Rebecca let out a breath she didn’t realize she was holding and reached over again, this time to squeeze the tops of his hands with hers. “You can’t help what happened with Cindy, Park. That wasn’t at all your fault.”
He looked up and pulled his hands into his lap, shaking his head. “I don’t know. I really feel like some part of it was. Not sure why I keep beating myself up over all of this, but maybe it’s because my current relationship sucks too.”
“What are your options?” Rebecca asked, moving the conversation in a new direction. He would wallow deep in his romantic failures unless she helped him focus. This night was about him, and yet she was very much a resolution seeker. Time to talk about where to go from here.
“I guess to talk with her and try to make things better or get a divorce.” He shrugged before reaching over and taking the Long Island iced tea that he’d ordered for her. He took a long drink, his eyes closing as Rebecca sat quietly for a moment.
“And which do you think is the bet
ter option? Are you leaning one way or the other? Do you see things somehow working out between you guys?”
“The sex is kinky and wicked awesome,” he muttered before shoving a cheese stick into his mouth and smiling.
“Awesome. Not what I asked.” She gave him a rather knowing look. He was diverting. Typical Parker.
He finished chewing and licked at his greasy fingertips. “I guess I should talk with her. I don’t want things to end, and like I said, she’s beautiful and the sex is delicious.”
Rebecca sighed. “How about you not talk about your wickedly hot sex life? I’m officially classifying myself as sex-starved.
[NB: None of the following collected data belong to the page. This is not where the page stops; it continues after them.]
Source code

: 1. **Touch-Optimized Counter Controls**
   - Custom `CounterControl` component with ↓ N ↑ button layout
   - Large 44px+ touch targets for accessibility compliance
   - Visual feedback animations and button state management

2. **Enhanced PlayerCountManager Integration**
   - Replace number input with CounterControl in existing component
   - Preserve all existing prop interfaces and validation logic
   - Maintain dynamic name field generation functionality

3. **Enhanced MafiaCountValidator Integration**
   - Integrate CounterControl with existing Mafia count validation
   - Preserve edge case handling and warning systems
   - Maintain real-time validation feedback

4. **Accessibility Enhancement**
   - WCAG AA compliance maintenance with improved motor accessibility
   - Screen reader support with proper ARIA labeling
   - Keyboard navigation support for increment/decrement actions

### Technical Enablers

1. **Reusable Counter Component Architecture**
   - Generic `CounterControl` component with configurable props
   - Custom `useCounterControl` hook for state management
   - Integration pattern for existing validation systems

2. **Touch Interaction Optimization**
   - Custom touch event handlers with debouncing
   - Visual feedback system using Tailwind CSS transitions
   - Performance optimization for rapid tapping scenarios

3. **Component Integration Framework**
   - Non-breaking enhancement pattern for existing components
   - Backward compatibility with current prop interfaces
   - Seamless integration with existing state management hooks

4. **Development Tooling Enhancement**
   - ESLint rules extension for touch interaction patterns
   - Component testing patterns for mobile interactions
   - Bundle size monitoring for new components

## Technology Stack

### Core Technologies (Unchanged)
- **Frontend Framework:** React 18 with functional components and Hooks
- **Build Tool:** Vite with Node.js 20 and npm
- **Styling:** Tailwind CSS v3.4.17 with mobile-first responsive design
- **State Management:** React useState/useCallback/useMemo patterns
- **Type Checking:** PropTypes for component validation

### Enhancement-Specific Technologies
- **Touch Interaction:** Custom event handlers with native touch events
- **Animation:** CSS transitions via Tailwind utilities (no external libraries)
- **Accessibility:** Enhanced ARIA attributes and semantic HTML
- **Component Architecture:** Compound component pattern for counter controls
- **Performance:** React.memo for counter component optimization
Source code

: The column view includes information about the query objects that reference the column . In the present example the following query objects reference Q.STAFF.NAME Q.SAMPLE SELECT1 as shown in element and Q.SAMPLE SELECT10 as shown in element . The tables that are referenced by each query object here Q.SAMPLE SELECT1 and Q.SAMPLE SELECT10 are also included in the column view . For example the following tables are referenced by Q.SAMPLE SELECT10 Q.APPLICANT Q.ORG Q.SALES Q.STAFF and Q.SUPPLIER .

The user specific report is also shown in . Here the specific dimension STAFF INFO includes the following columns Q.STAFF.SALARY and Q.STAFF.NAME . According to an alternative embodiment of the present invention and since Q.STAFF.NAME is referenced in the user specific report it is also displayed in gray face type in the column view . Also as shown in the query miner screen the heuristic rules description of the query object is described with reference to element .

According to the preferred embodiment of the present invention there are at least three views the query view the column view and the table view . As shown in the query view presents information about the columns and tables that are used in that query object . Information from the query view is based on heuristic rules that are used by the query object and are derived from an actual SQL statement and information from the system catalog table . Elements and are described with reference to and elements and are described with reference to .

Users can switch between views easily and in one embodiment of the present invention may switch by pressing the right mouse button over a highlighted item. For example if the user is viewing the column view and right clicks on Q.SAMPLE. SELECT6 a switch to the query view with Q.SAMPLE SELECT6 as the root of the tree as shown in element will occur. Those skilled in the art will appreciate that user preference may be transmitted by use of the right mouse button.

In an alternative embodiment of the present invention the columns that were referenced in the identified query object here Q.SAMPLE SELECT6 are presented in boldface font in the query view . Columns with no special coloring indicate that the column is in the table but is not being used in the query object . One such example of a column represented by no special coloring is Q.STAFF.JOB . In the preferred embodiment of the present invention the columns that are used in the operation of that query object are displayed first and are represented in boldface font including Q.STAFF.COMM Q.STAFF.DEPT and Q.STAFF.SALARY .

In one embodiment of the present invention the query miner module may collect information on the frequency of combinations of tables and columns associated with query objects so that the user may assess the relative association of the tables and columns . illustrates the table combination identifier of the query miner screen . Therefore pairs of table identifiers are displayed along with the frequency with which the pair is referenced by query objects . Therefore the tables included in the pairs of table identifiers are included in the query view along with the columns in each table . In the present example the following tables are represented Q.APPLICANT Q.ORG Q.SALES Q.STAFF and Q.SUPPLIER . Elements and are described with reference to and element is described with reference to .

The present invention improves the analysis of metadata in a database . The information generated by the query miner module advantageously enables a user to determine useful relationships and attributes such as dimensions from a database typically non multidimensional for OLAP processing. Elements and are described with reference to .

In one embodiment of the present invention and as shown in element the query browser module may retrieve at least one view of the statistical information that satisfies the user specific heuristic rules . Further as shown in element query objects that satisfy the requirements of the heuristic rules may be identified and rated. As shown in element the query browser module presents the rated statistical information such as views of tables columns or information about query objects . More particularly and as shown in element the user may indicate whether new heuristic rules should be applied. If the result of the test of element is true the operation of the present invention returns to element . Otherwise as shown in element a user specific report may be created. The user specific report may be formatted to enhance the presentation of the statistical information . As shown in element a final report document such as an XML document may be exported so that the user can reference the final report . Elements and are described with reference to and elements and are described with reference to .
So no more sharing your shit.”
He laughed and reached across the table to pinch her chin. “That’s your own damn fault. Half the men in this room, if not more, would be more than happy to adjust your starving status.”
She looked around, trying to see if anyone might be worthy of even a naughty daydream. Nope. She put her focus back on Parker, a wicked smile tugging at her lips. “Doubtful.
“Just because you can’t see it, doesn’t make it less real.” He winked at her before lifting his hand into the air and motioning for the service to bring the check. He paid it and slipped out from the booth, offering her a hand.
“Walk me to the door and then you can join Junior.” He smiled and wrapped an arm around her when she started to protest. “I’m just kidding. Put your teeth back in your head.”
She snuggled into his side and pushed through the crowd with him. “Maybe I should just go home with you. This isn’t going to end well, no matter what. I don’t even have a ride.”
Parker stopped at the front door. “It’s going to be fun if you let it be. Just let your hair down and have a good time. You deserve to exhale from time to time, Becca.”
He reached out and pulled her into a warm hug. A quick kiss to the top of her head, and she was left standing alone, worry tugging at her sense of responsibility. She turned and lifted up on her toes, her eyes quickly locating the group of people that expected her arrival any minute.